4 What P-Values Do NOT Tell You
This is where most misunderstandings live. A p-value does NOT tell you:
The probability that the null hypothesis is true. P = 0.03 does not mean there is a 3% chance the drug has no effect. It means: if the drug had no effect, there would be a 3% chance of seeing your data. These sound similar but are logically different statements.
The size or importance of the effect. A tiny, practically meaningless difference can produce a very small p-value with a large enough sample. Always report effect sizes alongside p-values.
That your result will replicate. The replication crisis in science partly stems from treating p < 0.05 as proof. A single study producing p = 0.04 is weak evidence. Replicated findings across multiple independent studies are strong evidence.
'The p-value is the probability that our results were due to chance.' This is wrong.
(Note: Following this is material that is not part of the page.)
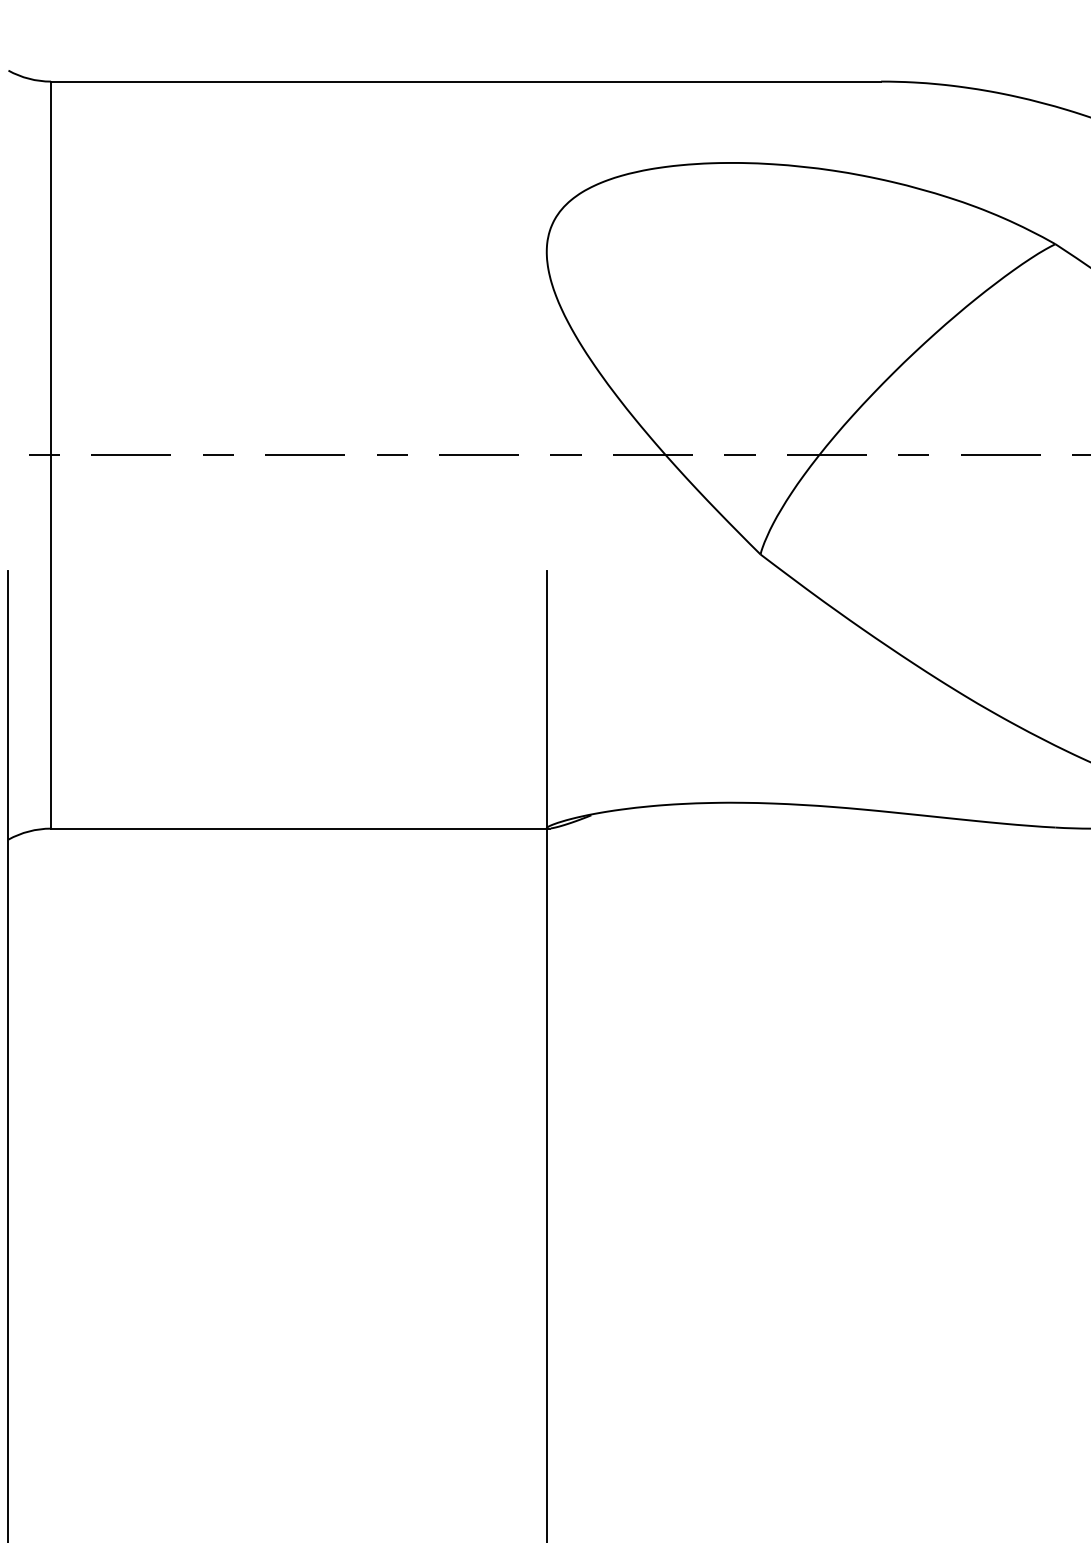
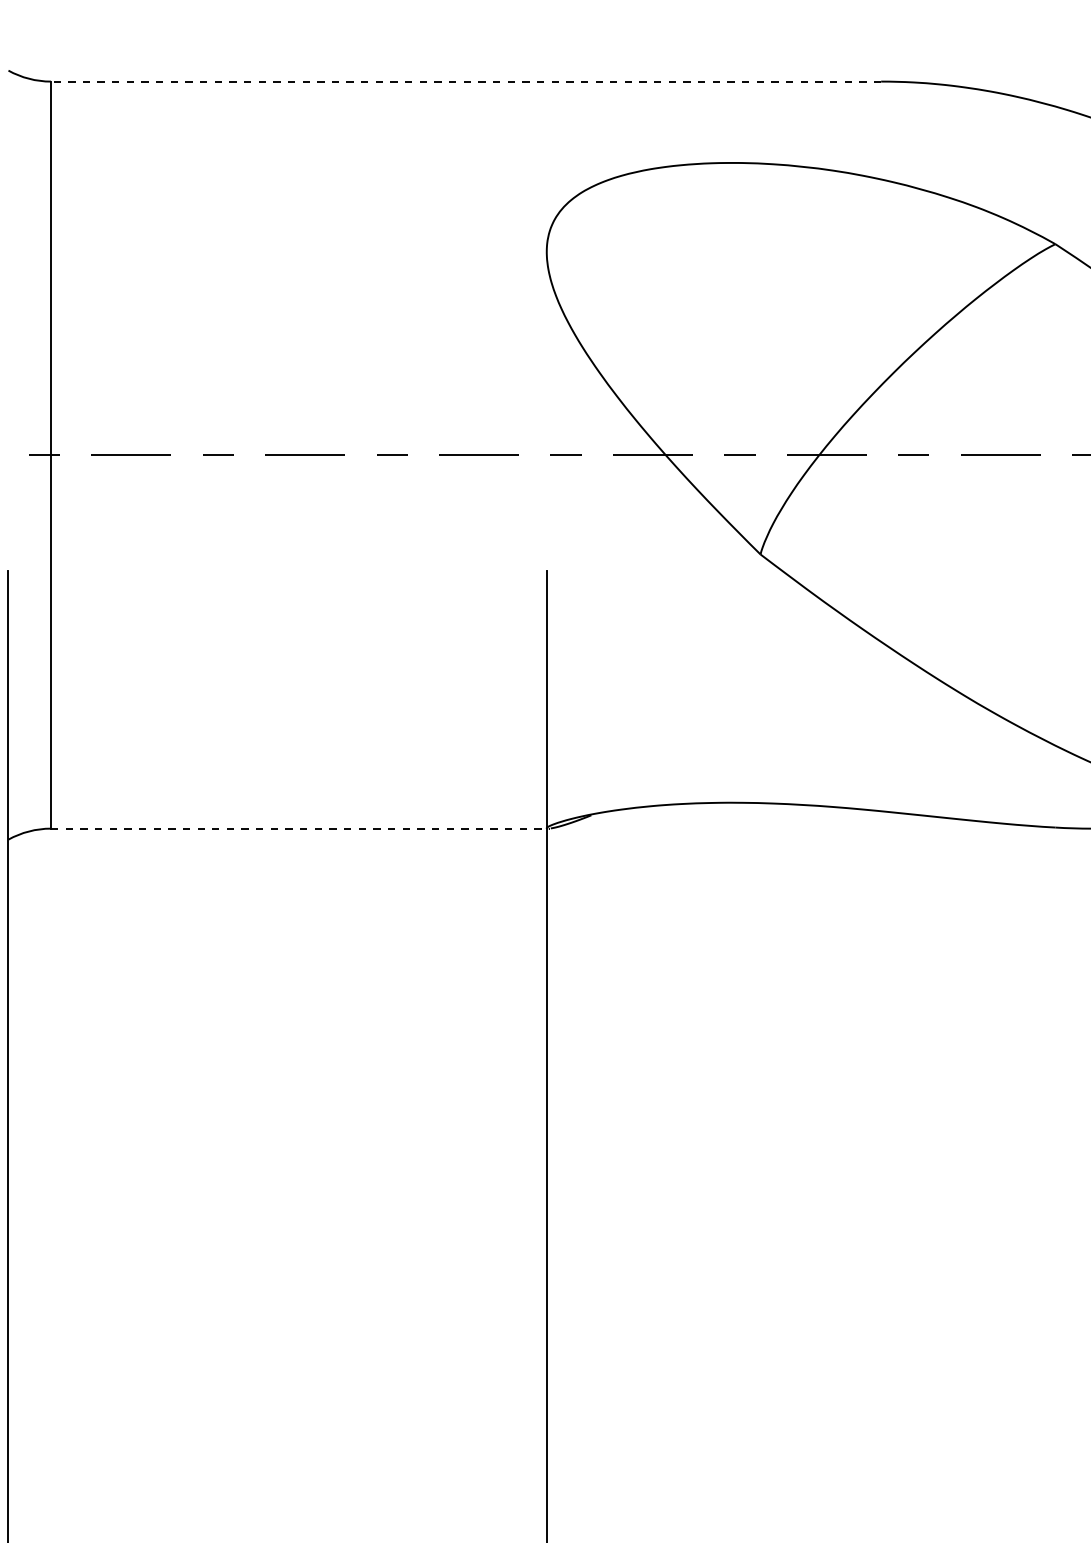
line at (465, 81): solid -> dashed
line at (300, 828): solid -> dashed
The p-value assumes chance (the null hypothesis) and asks how extreme the data is under that assumption. It does not calculate the probability that chance explains your results.
5 P-Hacking and Why It Matters
P-hacking is manipulating analysis until p < 0.05 appears. This includes: collecting data until significance is reached and stopping there, trying multiple outcomes and only reporting the significant one, or excluding data points that hurt significance. Each practice inflates false positive rates dramatically.
If you run 20 statistical tests on random data, you'd expect one to show p < 0.05 by pure chance (the 5% threshold). Reporting only that one test as a finding is p-hacking even if unintentional.
The solution is pre-registration (stating hypotheses before collecting data), reporting all tests conducted, and treating p-values as one piece of evidence rather than a binary pass/fail gate.